Since the valley was within Yosemite National Park, an act of Congress was needed to authorize the project. The U.S. Congress passed and President Woodrow Wilson signed the Raker Act in 1913, which permitted the flooding of the valley under the conditions that power and water derived from the river could only be used for public interests. Ultimately, the city sold hydropower from the dam to the Pacific Gas and Electric Company (PG&E), which led to decades of legal wrangling and controversy, much of which continues to this day.
Despite the loss, Yosemite has been one of the nation’s most popular and congested parks. About 4.5 million people visited the park annually (at least before the COVID-19 pandemic, making it the nation’s fifth most popular national park, trailing Great Smoky Mountain, Grand Canyon, Rocky Mountain, and Zion.
I’ve only been there once, on the same trip that took my family of origin to Mesa Verde. I don’t remember much about Yosemite except that it was the site of a legendary family story. While we all usually slept in the camper (a converted U-Haul truck we rented for the trip), my father convinced my mother to take a mattress outside so they could sleep under the stars at Yosemite. My mother was worried about the bears that sometimes (usually) rummaged in the campground garbage at night. My father assured her that she could wake him if that happened.
Sure enough, the bears came in the middle of the night. My mother, who was a light sleeper, woke up and, frightened, woke my father, who was a heavy sleeper. He asked what was up; she reminded him that he said she could wake him if there was a bear. And he told her that yes, he said she could wake him. But, he added, he hadn’t specified what he would do once she did wake him. And what he was going to do was go back to sleep, which he did. She, of course, didn’t fall back asleep until the bears finally left around daybreak.
We all thought this was hilarious but, as my wife pointed out years later, it was also pretty mean.

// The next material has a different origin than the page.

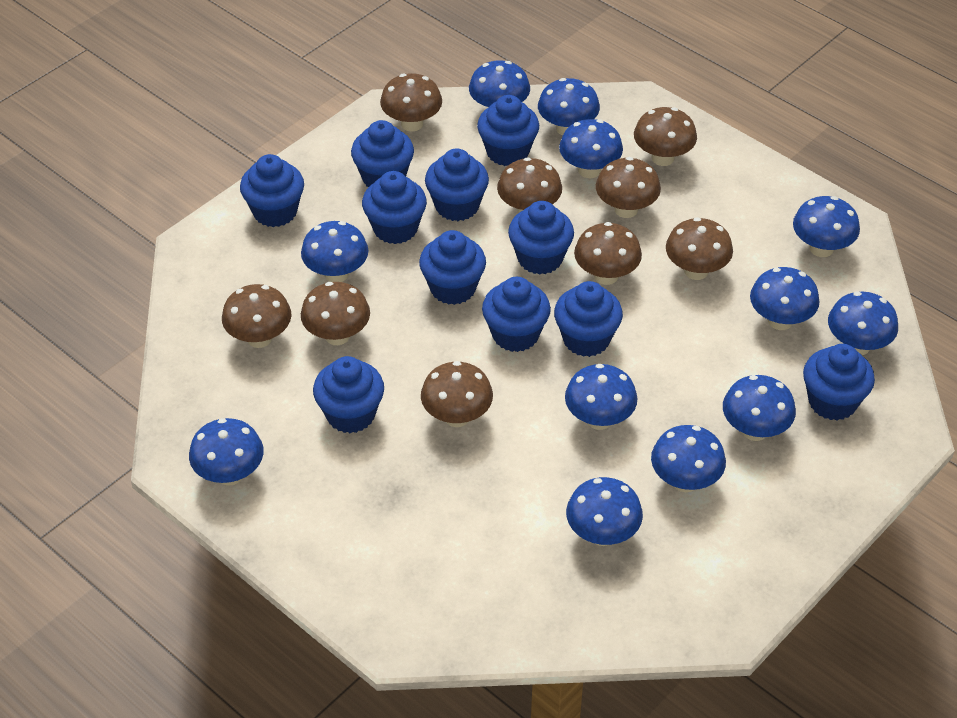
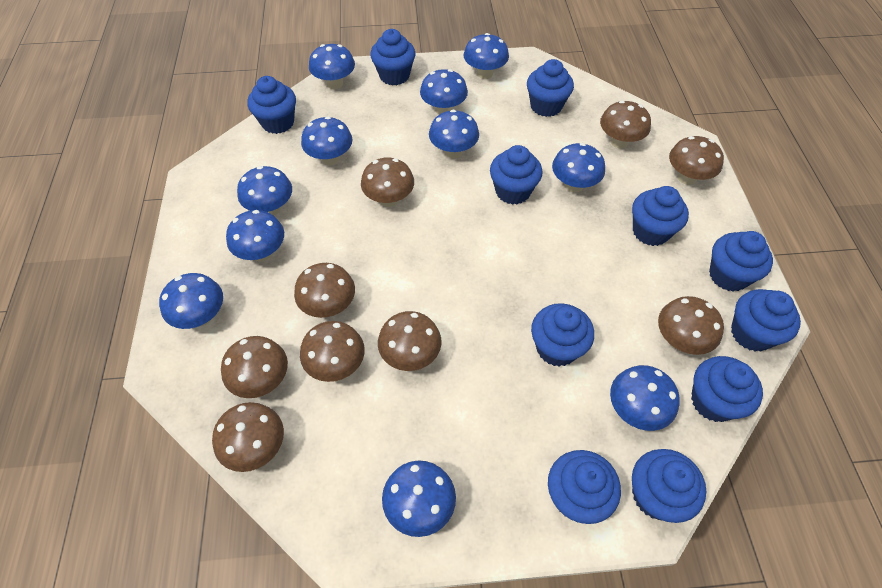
blue mushroom: [189,418,264,486] [301,221,368,282] [469,60,530,107] [538,78,600,136] [559,119,623,178] [565,364,638,430] [566,477,643,546] [651,425,726,492] [723,375,796,441] [750,267,820,330] [793,196,860,257] [828,292,898,355] = 12 -> [159,273,223,329] [226,210,284,261] [237,166,292,216] [301,116,352,165] [309,44,355,89] [382,460,456,537] [420,69,468,115] [429,110,479,158] [464,33,509,79] [552,143,605,193] [610,365,680,431] = 11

And the story was one my mother loved to tell in the wonderful way that she would repeat certain well-worn family tales.
I have no other words of wisdom today other than writing about places like Yosemite and thinking about where I’ve been and where I’d like to go is, of course, bittersweet. Sweet because the memories make me smile. Bitter, of course, because I don’t know when (or even whether) I’ll be able to visit such places in the future. Right now, I’ll stick with the sweet, which makes me smile.
Be well, stay safe, fight for justice and work for peace.